**DIRECTIVE**
Rewrite the data starting at the line that contains "family: Primulaceae" and ending at the line that contains "genus: Crocothemis", putting "vernacular name" wherever "common name" stands and leaving everything else unchanged.

**Stored entries**
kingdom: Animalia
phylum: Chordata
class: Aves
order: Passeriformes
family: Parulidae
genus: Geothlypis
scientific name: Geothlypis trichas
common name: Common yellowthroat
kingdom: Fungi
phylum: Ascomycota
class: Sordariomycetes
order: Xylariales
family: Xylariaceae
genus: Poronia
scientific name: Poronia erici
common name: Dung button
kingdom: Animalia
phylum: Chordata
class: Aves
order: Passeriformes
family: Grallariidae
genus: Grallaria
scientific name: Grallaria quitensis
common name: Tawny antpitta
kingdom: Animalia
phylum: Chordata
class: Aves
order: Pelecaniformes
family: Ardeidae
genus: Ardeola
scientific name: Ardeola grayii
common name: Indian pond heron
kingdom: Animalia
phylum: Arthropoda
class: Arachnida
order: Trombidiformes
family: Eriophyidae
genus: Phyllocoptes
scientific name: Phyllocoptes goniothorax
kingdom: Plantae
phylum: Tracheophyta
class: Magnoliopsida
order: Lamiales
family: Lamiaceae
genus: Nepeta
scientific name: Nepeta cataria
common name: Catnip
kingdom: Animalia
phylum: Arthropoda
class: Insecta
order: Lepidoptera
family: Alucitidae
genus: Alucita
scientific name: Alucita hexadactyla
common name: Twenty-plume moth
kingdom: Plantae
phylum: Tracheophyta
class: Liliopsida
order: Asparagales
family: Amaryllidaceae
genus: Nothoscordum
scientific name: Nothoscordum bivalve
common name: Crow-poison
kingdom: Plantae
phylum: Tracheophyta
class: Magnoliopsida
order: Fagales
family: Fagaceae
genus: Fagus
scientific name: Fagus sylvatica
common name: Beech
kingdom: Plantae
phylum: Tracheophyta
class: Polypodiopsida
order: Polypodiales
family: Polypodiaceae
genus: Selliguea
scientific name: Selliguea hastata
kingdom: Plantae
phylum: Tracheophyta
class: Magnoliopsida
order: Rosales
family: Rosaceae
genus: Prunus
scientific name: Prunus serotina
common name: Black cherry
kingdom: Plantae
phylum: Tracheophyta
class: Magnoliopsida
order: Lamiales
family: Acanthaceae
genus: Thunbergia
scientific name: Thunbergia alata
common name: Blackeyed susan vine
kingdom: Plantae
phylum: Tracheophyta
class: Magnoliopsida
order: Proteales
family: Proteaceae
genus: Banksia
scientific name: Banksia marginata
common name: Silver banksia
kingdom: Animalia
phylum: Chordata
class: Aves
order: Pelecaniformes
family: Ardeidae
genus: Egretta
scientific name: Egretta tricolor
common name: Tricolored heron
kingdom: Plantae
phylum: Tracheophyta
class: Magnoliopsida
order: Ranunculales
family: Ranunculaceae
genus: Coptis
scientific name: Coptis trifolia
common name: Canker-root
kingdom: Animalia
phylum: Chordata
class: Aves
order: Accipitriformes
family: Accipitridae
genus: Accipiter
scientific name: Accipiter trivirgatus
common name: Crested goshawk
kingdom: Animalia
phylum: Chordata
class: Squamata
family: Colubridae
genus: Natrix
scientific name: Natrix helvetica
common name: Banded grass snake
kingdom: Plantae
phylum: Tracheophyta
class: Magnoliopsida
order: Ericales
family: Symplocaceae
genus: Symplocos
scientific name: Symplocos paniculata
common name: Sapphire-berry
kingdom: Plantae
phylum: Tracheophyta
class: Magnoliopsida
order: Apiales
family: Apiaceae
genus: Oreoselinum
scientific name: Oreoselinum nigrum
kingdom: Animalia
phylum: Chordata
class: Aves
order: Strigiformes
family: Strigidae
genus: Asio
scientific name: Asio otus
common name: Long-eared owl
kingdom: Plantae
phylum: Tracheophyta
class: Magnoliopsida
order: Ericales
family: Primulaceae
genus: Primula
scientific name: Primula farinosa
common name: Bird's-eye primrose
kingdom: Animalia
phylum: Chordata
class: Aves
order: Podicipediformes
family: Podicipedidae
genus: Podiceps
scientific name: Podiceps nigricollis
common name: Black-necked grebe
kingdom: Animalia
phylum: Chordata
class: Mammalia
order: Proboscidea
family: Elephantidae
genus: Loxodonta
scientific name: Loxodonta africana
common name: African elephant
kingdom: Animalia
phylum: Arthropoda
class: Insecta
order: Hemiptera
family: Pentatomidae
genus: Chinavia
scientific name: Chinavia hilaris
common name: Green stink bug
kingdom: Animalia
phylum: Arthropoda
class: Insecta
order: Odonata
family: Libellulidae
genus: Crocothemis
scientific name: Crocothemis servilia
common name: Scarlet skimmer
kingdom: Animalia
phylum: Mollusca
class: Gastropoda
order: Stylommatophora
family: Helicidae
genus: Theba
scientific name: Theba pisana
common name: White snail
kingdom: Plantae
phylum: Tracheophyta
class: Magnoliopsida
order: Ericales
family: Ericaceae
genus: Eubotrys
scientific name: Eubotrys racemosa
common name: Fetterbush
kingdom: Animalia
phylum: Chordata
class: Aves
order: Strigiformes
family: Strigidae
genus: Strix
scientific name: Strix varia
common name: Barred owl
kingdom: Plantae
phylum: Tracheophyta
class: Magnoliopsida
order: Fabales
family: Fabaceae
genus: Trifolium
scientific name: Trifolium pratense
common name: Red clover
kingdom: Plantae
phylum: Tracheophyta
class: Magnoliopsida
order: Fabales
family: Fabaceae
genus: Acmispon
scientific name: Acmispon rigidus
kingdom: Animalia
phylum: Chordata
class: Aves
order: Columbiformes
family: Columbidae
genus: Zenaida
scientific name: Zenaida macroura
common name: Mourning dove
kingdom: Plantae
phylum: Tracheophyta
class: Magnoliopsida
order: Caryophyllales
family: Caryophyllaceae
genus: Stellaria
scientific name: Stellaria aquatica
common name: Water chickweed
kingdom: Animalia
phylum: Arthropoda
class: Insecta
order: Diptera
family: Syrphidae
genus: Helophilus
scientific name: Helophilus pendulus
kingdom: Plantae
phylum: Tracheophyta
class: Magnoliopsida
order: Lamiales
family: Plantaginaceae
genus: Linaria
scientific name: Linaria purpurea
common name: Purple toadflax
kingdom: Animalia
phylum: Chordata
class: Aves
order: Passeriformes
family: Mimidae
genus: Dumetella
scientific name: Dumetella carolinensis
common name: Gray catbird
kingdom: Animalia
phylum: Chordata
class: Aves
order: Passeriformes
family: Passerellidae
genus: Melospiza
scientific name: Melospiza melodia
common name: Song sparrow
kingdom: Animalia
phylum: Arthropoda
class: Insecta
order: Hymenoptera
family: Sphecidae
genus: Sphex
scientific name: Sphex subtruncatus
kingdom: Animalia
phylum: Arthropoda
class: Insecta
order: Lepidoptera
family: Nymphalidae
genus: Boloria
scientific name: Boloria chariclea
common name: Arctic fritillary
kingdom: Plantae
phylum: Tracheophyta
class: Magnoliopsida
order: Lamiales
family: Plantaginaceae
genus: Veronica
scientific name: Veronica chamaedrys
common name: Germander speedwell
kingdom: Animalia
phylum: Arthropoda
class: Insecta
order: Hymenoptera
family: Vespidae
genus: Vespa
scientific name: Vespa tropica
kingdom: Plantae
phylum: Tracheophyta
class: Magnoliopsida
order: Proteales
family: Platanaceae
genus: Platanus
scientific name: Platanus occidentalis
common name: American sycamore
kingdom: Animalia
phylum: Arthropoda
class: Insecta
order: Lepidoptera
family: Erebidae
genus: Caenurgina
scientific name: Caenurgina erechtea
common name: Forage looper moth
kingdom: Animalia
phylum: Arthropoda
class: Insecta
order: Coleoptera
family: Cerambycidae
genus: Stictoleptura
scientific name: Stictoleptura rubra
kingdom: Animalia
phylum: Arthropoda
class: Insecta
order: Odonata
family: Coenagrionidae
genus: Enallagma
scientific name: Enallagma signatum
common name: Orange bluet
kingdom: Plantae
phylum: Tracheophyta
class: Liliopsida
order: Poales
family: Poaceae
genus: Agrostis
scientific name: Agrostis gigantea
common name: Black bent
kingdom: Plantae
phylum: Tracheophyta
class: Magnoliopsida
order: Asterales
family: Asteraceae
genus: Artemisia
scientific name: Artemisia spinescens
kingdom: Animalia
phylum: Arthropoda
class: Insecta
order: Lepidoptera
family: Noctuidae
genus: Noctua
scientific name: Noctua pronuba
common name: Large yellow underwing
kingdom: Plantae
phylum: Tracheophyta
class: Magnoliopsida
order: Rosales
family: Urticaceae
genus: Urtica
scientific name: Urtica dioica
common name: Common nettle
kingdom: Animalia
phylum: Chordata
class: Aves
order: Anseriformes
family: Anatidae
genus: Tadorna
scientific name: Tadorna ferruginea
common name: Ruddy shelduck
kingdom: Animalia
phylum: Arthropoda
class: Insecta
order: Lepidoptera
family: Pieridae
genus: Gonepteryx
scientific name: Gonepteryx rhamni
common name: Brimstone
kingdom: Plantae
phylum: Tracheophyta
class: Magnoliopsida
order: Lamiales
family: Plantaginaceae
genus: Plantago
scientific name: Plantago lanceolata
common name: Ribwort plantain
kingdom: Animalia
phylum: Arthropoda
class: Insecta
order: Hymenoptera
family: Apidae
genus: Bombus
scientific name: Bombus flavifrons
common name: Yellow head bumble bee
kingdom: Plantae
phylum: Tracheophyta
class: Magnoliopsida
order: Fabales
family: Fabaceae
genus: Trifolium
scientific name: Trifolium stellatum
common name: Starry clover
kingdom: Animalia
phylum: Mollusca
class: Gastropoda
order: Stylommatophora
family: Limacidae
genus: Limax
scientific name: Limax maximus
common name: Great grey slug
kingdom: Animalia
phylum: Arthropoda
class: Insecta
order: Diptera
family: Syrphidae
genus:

**THE OUTPUT**
family: Primulaceae
genus: Primula
scientific name: Primula farinosa
vernacular name: Bird's-eye primrose
kingdom: Animalia
phylum: Chordata
class: Aves
order: Podicipediformes
family: Podicipedidae
genus: Podiceps
scientific name: Podiceps nigricollis
vernacular name: Black-necked grebe
kingdom: Animalia
phylum: Chordata
class: Mammalia
order: Proboscidea
family: Elephantidae
genus: Loxodonta
scientific name: Loxodonta africana
vernacular name: African elephant
kingdom: Animalia
phylum: Arthropoda
class: Insecta
order: Hemiptera
family: Pentatomidae
genus: Chinavia
scientific name: Chinavia hilaris
vernacular name: Green stink bug
kingdom: Animalia
phylum: Arthropoda
class: Insecta
order: Odonata
family: Libellulidae
genus: Crocothemis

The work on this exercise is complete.